+++ PROVIDED ENTRIES +++

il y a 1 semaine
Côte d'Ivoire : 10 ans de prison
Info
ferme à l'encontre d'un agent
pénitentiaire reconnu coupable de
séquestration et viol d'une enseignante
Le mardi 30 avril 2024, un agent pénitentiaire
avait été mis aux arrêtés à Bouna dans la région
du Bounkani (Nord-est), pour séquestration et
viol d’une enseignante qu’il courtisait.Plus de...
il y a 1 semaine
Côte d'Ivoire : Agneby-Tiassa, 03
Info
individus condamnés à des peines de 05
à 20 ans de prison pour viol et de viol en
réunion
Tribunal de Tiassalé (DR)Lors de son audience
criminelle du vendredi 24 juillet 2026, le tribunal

+++

§ **ASSIGNED TASK**:
Put the lines from all the items into a single numbered list, leaving out any blank lines.

§ **SOLUTION**:
1. il y a 1 semaine
2. Côte d'Ivoire : 10 ans de prison
3. Info
4. ferme à l'encontre d'un agent
5. pénitentiaire reconnu coupable de
6. séquestration et viol d'une enseignante
7. Le mardi 30 avril 2024, un agent pénitentiaire
8. avait été mis aux arrêtés à Bouna dans la région
9. du Bounkani (Nord-est), pour séquestration et
10. viol d’une enseignante qu’il courtisait.Plus de...
11. il y a 1 semaine
12. Côte d'Ivoire : Agneby-Tiassa, 03
13. Info
14. individus condamnés à des peines de 05
15. à 20 ans de prison pour viol et de viol en
16. réunion
17. Tribunal de Tiassalé (DR)Lors de son audience
18. criminelle du vendredi 24 juillet 2026, le tribunal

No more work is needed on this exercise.